------ GIVEN TEXT

# Arborgold vs Arbor Soft Trax



## jzgator (Jan 4, 2010)

Trying to decide between the two software packages. Any feedback on these?


----------



## mckeetree (Jan 4, 2010)

jzgator said:


> Trying to decide between the two software packages. Any feedback on these?



I don't even think you can get the names right. Maybe just stick to a Big Chief tablet and a pencil.


----------



## jzgator (Jan 5, 2010)

Sorry, you've replied to the wrong post. I was asking for feedback on software. Thanks anyway.


----------



## groundsmgr (Jan 5, 2010)

Only heard of arbor gold, can't even google the other one are you sure you have names right....


----------



## mckeetree (Jan 5, 2010)

jzgator said:


> Sorry, you've replied to the wrong post. I was asking for feedback on software. Thanks anyway.



Naw, right post. You got some feedback.


----------



## ozarktreeman (Jan 5, 2010)

:taped:


----------



## jzgator (Jan 6, 2010)

It's Arbor Soft Worx. They seem similar in everything from capability to price.


----------



## Tim Krause (Jan 15, 2010)

I was thinking the same thing. I checked out one of them on their website. It seems like it would be good. I think it was around $1,250.00. Post any other info you get.


----------



## jzgator (Jan 16, 2010)

I went with Arborgold. Much more receptive and eager to deal with me. I figure if the customer service lacks BEFORE you order, you know the rest. Just downloaded everything yesterday and will begin using it soon. You are right on with the cost.


----------

------------
------ SOURCE MATERIAL

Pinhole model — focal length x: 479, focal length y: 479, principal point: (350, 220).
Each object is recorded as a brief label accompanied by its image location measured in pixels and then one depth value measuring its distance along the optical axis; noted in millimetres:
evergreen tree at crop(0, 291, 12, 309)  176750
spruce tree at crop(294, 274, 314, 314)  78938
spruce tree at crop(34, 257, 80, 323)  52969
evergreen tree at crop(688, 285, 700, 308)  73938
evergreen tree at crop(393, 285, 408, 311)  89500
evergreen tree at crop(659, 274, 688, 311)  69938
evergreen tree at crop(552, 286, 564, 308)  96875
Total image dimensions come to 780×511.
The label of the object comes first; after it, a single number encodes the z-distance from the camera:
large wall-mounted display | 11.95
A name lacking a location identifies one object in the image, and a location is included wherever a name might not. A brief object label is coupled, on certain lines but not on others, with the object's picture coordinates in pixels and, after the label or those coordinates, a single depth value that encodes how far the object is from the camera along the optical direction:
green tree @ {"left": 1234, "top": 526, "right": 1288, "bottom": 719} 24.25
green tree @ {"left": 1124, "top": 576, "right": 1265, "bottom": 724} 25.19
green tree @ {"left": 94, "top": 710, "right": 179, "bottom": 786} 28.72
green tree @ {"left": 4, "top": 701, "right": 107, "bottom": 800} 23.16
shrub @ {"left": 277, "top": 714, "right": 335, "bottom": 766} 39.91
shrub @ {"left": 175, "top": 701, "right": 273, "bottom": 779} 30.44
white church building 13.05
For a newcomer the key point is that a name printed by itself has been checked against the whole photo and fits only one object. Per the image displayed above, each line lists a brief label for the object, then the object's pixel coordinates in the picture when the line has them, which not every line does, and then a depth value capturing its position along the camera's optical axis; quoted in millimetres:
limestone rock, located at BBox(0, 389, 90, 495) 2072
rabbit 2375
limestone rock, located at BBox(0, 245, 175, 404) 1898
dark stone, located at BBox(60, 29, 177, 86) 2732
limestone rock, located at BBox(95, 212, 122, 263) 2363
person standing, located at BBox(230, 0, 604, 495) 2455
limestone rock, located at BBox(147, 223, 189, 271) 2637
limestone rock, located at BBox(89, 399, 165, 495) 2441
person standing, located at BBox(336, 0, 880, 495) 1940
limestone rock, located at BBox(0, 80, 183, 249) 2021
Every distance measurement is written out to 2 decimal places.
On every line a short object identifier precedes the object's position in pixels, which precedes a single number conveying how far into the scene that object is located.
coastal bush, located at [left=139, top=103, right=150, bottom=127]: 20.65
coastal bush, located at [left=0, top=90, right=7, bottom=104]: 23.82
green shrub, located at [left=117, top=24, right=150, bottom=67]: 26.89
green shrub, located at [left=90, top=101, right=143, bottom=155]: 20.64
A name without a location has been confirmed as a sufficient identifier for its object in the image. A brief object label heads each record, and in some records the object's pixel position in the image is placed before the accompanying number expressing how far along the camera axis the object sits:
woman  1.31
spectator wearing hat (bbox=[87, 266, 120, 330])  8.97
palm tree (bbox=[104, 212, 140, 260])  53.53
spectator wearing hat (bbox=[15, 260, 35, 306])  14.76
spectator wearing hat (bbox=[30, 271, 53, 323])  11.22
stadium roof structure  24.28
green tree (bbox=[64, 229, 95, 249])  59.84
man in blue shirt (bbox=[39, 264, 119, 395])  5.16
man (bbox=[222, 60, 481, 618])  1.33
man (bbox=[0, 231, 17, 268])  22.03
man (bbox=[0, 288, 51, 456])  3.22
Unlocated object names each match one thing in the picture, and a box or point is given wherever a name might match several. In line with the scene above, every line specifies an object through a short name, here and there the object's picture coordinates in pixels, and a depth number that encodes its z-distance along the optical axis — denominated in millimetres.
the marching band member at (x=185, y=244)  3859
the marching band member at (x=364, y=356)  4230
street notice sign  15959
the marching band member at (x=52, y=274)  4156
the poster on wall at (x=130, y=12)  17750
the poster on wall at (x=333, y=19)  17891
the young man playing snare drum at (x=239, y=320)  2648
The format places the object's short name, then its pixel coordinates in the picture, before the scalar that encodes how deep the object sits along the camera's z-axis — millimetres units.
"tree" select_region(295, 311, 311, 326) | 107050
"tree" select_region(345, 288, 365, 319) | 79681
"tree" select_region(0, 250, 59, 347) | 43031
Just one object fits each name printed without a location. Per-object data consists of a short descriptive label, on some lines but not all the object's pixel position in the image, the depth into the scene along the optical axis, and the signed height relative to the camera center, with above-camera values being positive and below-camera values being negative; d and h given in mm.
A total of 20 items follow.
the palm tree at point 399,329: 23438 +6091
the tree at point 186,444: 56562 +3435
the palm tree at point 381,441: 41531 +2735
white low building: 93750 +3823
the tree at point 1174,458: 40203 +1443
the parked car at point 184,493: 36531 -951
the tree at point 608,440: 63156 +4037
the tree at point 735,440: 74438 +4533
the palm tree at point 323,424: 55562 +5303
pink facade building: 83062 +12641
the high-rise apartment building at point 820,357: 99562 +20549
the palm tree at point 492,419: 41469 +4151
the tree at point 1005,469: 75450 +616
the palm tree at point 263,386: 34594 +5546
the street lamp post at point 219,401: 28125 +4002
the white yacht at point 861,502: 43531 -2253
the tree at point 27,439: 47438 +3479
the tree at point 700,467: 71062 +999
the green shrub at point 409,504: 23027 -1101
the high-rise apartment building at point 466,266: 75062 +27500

------------

**PROBLEM:**
Would you write out, word for word, the part of the forum thread on tree service software from "## Tim Krause" up to and including "(Jan 16, 2010)"?

**RESULT FOR THIS TASK:**
## Tim Krause (Jan 15, 2010)

I was thinking the same thing. I checked out one of them on their website. It seems like it would be good. I think it was around $1,250.00. Post any other info you get.


----------



## jzgator (Jan 16, 2010)